French graphic design studio deValence celebrates nearly fifteen years of work in this busy, multilayered monograph, A Book from deValence (Édition B42, €24), which features a foreword by Robin Kinross. Texts in French and English are printed monochrome, with a few tiny images. A coated colour section in the middle of the book features a big and slightly chaotic array of overlapping work from this prolific practice.

In Pulp 05, Sébastien Morlighem described their approach as ‘resolutely Modernist … animated by a desire to reinvigorate rules, positions and forms.’ In addition to prolific work for cultural clients and their own publishing house B42, deValence’s Alexandre Dimos also edits and designs Back Cover magazine. He is collaborating with Eye magazine on a series of graphic design lectures in Paris (which took place on 12 and 13 November 2015) and London (later in 2016).

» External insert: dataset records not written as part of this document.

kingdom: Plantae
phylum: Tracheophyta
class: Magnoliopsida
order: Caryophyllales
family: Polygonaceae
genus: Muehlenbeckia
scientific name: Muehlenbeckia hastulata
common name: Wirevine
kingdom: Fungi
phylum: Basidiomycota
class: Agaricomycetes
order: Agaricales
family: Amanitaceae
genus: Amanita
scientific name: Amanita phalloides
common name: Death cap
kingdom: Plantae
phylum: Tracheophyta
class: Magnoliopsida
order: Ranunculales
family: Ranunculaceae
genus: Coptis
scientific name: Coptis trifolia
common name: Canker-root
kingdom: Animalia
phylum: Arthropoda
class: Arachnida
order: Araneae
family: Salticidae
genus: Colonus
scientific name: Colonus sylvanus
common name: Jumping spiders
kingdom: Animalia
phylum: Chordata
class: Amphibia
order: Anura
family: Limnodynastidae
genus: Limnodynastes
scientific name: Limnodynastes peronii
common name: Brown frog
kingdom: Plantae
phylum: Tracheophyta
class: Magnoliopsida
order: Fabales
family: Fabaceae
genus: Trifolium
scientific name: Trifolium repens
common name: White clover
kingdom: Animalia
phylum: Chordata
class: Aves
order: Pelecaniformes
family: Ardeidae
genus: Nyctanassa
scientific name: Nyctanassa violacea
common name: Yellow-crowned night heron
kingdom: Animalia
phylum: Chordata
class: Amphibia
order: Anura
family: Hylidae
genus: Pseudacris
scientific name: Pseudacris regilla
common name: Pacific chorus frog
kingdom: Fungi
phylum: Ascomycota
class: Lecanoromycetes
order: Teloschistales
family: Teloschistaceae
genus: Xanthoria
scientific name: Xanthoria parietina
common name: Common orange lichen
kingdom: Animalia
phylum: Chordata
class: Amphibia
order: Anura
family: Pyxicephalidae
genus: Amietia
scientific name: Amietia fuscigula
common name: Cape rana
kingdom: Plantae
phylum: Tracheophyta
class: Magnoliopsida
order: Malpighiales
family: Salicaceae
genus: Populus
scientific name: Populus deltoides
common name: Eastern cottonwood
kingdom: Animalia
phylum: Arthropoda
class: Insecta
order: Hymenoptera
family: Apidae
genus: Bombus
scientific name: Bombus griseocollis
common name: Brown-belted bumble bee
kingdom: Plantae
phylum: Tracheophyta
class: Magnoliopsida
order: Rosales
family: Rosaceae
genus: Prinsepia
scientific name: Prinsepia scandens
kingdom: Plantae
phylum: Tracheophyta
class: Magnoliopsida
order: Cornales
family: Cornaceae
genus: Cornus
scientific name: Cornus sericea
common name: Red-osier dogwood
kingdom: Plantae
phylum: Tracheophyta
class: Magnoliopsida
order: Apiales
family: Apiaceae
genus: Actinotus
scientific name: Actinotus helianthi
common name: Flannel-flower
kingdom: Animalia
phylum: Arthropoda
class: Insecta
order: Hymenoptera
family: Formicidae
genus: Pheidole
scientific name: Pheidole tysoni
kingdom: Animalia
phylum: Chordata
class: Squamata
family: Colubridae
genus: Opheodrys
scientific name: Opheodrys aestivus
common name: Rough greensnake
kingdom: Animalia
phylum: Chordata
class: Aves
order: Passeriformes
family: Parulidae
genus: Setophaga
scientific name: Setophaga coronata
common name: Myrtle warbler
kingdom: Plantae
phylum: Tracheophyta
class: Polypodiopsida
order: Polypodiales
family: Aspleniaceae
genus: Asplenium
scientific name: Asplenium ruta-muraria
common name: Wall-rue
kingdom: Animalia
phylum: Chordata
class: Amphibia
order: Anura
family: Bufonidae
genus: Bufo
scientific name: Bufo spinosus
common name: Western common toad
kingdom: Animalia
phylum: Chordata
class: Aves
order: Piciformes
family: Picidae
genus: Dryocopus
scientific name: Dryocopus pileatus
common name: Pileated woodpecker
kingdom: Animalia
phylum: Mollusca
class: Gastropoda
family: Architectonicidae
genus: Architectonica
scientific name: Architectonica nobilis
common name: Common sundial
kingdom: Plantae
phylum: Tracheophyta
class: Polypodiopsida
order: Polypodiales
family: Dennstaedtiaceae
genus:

Spread from A book from deValence.


Spread showing covers of Back Cover magazine.




No-one quite knows the origins of the idiom ‘a picture is worth a thousand words’ but a quick examination of Armando Milani’s No Words Posters (RIT Press, $39.95) shows that the phrase is more pertinent than ever in the world of graphic design. Posters are a ubiquitous part of visual culture, designed to plant messages into the public sphere.

This book takes the medium to a new level by compiling posters that do away entirely with text, even going so far as to edit out lines. Hilppa Hyrkäs’s bright blue polar bear poster makes a clear reference to the dangers of global warming while the issue of gun crime mortality is effectively communicated with François Robert’s full sized skeleton assembled as a pistol.

Spread showing Alan Fletcher posters: one from 1982 promoting Designers Saturday and a 1992 poster which used Fletcher’s right hand was announcing a retrospective exhibition of 100 posters held at the Design Museum by G&B Arts, a London screen printer.


Cover of No Words Poster: one image is enough. Book and cover design: Armando Milani.